Work item :: Set down, please, exactly the lines below that run from the line with "Any 2D box is x1, y1, x2, y2 in pixels." to the line with "Please give me", both lines included.

Given records ::
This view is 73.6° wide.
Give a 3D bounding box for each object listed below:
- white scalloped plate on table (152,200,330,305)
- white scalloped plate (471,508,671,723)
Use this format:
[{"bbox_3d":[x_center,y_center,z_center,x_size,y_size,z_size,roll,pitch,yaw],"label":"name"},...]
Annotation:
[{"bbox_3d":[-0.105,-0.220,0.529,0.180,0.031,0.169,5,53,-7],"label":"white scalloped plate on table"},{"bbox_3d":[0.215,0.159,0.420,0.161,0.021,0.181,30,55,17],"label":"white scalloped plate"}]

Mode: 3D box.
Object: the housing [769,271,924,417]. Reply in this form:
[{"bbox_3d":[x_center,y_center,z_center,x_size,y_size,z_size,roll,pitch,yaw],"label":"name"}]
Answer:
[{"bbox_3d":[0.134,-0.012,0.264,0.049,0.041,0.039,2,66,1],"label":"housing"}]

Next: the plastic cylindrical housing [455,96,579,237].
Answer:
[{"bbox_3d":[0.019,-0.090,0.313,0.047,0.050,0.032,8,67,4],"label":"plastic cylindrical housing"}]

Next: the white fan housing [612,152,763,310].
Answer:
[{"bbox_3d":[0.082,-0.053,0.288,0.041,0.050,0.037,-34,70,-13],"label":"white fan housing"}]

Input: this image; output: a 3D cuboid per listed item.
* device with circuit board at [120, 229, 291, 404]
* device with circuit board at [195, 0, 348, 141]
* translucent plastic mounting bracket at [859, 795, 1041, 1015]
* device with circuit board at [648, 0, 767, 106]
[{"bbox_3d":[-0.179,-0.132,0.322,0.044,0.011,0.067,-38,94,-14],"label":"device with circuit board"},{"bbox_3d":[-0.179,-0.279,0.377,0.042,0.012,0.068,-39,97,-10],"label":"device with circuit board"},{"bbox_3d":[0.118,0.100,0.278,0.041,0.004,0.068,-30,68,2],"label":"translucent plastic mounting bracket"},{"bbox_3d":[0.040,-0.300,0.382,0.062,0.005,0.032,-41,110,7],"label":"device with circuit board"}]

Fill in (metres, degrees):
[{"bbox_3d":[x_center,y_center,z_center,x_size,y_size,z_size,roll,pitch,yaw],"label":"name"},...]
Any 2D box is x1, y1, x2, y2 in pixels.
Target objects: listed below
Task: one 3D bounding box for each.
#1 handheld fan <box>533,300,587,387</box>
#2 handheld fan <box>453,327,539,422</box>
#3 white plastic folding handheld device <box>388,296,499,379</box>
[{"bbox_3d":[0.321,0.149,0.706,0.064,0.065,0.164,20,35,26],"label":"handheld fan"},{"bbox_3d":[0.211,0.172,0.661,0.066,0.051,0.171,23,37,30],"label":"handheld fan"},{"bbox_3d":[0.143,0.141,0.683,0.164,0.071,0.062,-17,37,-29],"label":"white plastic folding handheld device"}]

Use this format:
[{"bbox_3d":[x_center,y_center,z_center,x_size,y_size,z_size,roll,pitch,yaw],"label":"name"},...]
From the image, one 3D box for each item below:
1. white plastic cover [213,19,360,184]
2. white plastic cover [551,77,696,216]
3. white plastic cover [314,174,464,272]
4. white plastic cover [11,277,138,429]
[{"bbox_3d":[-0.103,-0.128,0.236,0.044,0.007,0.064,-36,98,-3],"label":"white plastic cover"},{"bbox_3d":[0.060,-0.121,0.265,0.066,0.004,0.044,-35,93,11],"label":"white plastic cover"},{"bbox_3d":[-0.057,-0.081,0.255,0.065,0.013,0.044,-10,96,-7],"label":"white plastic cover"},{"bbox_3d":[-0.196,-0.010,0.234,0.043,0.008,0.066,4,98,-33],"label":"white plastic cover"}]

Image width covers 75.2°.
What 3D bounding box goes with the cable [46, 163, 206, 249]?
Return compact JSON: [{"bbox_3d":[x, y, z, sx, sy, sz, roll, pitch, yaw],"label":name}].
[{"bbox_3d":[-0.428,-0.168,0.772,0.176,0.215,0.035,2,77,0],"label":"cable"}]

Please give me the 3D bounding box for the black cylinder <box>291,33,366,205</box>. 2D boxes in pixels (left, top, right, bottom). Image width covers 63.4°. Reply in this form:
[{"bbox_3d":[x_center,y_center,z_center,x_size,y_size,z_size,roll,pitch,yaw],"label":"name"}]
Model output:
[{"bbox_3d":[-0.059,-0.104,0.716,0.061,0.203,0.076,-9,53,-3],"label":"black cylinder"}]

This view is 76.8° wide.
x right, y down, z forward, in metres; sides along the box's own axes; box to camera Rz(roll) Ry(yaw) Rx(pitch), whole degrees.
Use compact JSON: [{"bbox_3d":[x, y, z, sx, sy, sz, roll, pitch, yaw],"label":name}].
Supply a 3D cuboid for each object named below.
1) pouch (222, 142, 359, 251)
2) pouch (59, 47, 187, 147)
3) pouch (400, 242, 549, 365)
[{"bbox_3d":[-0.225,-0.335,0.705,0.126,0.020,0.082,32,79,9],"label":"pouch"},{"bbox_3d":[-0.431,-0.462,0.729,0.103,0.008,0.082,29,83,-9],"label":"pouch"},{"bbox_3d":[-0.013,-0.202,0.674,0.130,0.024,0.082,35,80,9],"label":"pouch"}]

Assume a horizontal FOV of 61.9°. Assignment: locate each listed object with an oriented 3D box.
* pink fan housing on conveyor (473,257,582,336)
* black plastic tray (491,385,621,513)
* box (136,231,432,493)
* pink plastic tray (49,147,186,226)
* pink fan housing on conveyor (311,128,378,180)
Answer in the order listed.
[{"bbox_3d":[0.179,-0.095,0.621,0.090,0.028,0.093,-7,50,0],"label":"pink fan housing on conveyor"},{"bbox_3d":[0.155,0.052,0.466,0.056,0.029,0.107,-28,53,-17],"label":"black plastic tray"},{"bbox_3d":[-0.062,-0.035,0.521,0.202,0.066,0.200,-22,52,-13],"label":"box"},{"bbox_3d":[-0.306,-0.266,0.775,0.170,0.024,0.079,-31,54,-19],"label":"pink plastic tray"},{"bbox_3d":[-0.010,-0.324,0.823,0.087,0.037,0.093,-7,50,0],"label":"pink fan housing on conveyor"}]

Written solution ::
Any 2D box is x1, y1, x2, y2 in pixels.
Target objects: listed below
Task: one 3D bounding box for each.
#1 handheld fan <box>533,300,587,387</box>
#2 handheld fan <box>453,327,539,422</box>
#3 white plastic folding handheld device <box>388,296,499,379</box>
[{"bbox_3d":[0.321,0.149,0.706,0.064,0.065,0.164,20,35,26],"label":"handheld fan"},{"bbox_3d":[0.211,0.172,0.661,0.066,0.051,0.171,23,37,30],"label":"handheld fan"},{"bbox_3d":[0.143,0.141,0.683,0.164,0.071,0.062,-17,37,-29],"label":"white plastic folding handheld device"}]

Use this format:
[{"bbox_3d":[x_center,y_center,z_center,x_size,y_size,z_size,roll,pitch,yaw],"label":"name"},...]
From the image, one 3D box for each item below:
1. white plastic cover [213,19,360,184]
2. white plastic cover [551,77,696,216]
3. white plastic cover [314,174,464,272]
4. white plastic cover [11,277,138,429]
[{"bbox_3d":[-0.103,-0.128,0.236,0.044,0.007,0.064,-36,98,-3],"label":"white plastic cover"},{"bbox_3d":[0.060,-0.121,0.265,0.066,0.004,0.044,-35,93,11],"label":"white plastic cover"},{"bbox_3d":[-0.057,-0.081,0.255,0.065,0.013,0.044,-10,96,-7],"label":"white plastic cover"},{"bbox_3d":[-0.196,-0.010,0.234,0.043,0.008,0.066,4,98,-33],"label":"white plastic cover"}]

Image width covers 75.2°.
What 3D bounding box goes with the cable [46, 163, 206, 249]?
Return compact JSON: [{"bbox_3d":[x, y, z, sx, sy, sz, roll, pitch, yaw],"label":name}].
[{"bbox_3d":[-0.428,-0.168,0.772,0.176,0.215,0.035,2,77,0],"label":"cable"}]

Please give me the 3D bounding box for the black cylinder <box>291,33,366,205</box>. 2D boxes in pixels (left, top, right, bottom). Image width covers 63.4°. Reply in this form:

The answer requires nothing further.